If the cases set out in the preceding paragraph fall within the scope of … Regulation [No 44/2001], is Article 49 of [that r]egulation to be interpreted as meaning that a periodic penalty payment which is enforceable as such in the amount stated in the State in which judgment was given, but whose final amount may be changed on the application or arguments of the party subject to the penalty payment, is enforceable in a[nother] Member State only if its amount has been separately determined in the State in which judgment was given?
If cases such as those identified above are outside the scope of … Regulation [No 44/2001], is Article 47(1) of … Regulation [No 2201/2003] to be interpreted as meaning that penalties and protective measures concerning child custody and rights of access fall within the enforcement procedure referred to in that provision which is governed by the legislation of the Member State of enforcement, or can they form part of the judgment concerning child custody and rights of access which is enforceable in another Member State under … Regulation [No 2201/2003]?
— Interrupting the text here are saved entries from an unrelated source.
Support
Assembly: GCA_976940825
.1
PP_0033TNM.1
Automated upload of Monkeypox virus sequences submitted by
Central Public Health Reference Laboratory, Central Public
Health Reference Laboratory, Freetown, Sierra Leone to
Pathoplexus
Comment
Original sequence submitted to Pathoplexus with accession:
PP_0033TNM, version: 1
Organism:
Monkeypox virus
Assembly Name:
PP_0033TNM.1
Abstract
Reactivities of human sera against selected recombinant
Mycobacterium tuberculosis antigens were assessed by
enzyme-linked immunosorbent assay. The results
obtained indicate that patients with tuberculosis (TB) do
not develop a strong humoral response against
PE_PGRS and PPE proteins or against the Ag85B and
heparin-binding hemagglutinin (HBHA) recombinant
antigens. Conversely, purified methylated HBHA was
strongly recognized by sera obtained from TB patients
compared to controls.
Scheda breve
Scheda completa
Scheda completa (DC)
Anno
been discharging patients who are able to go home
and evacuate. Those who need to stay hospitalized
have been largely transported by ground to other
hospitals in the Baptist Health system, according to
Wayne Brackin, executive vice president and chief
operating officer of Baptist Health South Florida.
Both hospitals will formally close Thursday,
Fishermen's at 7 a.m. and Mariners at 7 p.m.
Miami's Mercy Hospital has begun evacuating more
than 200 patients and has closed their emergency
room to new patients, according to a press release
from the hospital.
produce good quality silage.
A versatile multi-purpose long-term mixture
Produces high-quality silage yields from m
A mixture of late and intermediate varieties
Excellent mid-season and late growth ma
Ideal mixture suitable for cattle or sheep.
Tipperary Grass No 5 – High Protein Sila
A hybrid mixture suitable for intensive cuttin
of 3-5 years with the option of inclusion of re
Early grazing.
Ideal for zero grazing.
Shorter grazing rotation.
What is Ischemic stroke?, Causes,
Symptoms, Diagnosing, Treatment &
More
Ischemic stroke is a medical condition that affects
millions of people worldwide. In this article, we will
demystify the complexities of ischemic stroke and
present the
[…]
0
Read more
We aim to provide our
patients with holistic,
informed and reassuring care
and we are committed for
When enforcement of a penalty payment is sought in another Member State, is it a requirement that the amount of the penalty payment to be enforced has been finally determined separately in the Member State in which judgment was given, even if … Regulation [No 44/2001] does not apply in the enforcement proceedings?
If a periodic penalty payment imposed as a means to ensure compliance with rights of access is enforceable in another Member State without the amount of the penalty payment to be enforced having separately been finally determined:
does the enforcement of the penalty payment nevertheless require a review of whether the failure to comply with rights of access was based on obstacles which it was essential to take into consideration on account of the rights of children, and
which court has jurisdiction to examine such factors, and, more specifically,
is the jurisdiction of the court of the State of enforcement always limited solely to an examination of whether the alleged failure to comply with rights of access has occurred for reasons which are expressly set out in the judgment in the main proceedings, or
does it follow from the protection of the rights of children in the Charter of Fundamental Rights of the European Union that the court of the State of enforcement has a more extensive right or obligation to examine whether the failure to comply with rights of access was based on grounds which it was essential to take into consideration in order to safeguard the rights of children?’
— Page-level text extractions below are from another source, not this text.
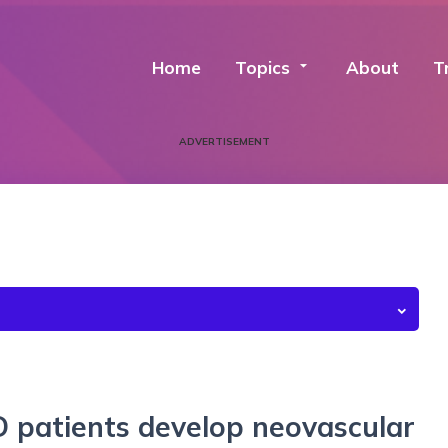
Home
Topics
arrow_drop_down
About
T
ADVERTISEMENT
 patients develop neovascular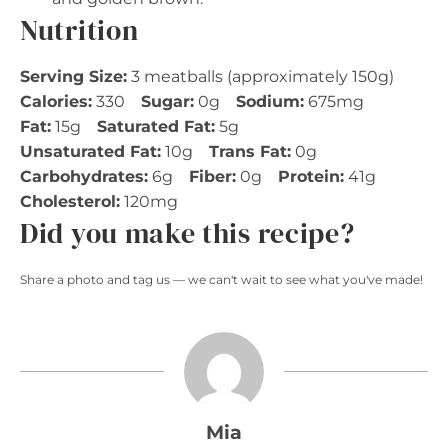
Nutrition
Serving Size:
3 meatballs (approximately 150g)
Calories:
330
Sugar:
0g
Sodium:
675mg
Fat:
15g
Saturated Fat:
5g
Unsaturated Fat:
10g
Trans Fat:
0g
Carbohydrates:
6g
Fiber:
0g
Protein:
41g
Cholesterol:
120mg
Did you make this recipe?
Share a photo and tag us — we can't wait to see what you've made!
Mia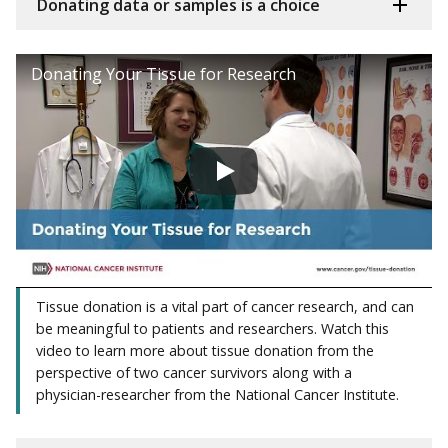
Donating data or samples is a choice
Donating Your Tissue for Research
Tissue donation is a vital part of cancer research, and can
be meaningful to patients and researchers. Watch this
video to learn more about tissue donation from the
perspective of two cancer survivors along with a
physician-researcher from the National Cancer Institute.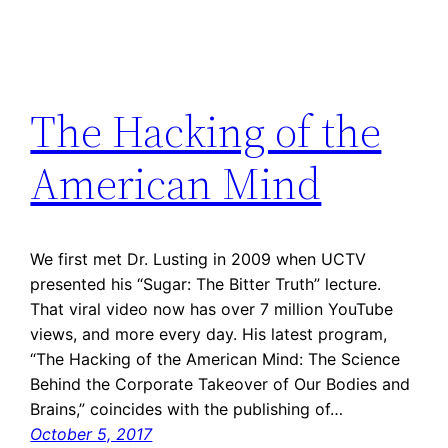
The Hacking of the
American Mind
We first met Dr. Lusting in 2009 when UCTV
presented his “Sugar: The Bitter Truth” lecture.
That viral video now has over 7 million YouTube
views, and more every day. His latest program,
“The Hacking of the American Mind: The Science
Behind the Corporate Takeover of Our Bodies and
Brains,” coincides with the publishing of…
October 5, 2017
Written observations were submitted by the parties in the main proceedings, by the Finnish, Spanish and Lithuanian Governments, and by the European Commission.
Mr Bohez, the Finnish Government and the Commission also presented oral arguments at the hearing on 8 January 2015.
Analysis
The request for a preliminary ruling from the Korkein oikeus essentially raises two problems connected with the enforcement in one Member State of a judicial decision handed down in another Member State, where that decision imposes a penalty payment whose final amount is set on a cumulative basis for the purpose of ensuring compliance with rights of access ordered by the court of origin.(*) The first problem concerns the regulation that applies to such penalty payments while the second concerns the conditions for their enforcement.
Against that background, I consider it necessary to examine, at the outset, the ever sensitive question of the classification of penalty payments under Finnish and Belgian law for the purpose of identifying, in the present case, the rules applicable to such measures in the system for the recognition and enforcement of judicial decisions within the European Union.
Preliminary observations on the legal nature of penalty payments
First of all, I should point out that the referring court alone has jurisdiction to find and assess the facts in the case before it and to interpret and apply national law.(*)
Against that background, it must be noted, first, that penalty payments are used in several Member States,(*) including penalty payments to ensure rights of access.(*) A comparative analysis of national laws governing penalty payments indicates that whilst there are many similarities, there are also major differences.(*) That is the case, in particular, with Finnish and Belgian law, at issue in the main proceedings.(*)
Second, as regards the similarities between these two national laws, the order for reference indicates that penalty payments are ancillary to the principal obligation, they must be authorised by a court(*) and they exert financial pressure on the debtor to ensure that he complies with the judicial decision handed down against him. Indeed, under Finnish and Belgian law,(*) penalty payments are of a coercive nature and become due solely as a result of the failure to comply with the judicial decision. It is thus this coercive nature that makes penalty payments akin to measures of enforcement.(*)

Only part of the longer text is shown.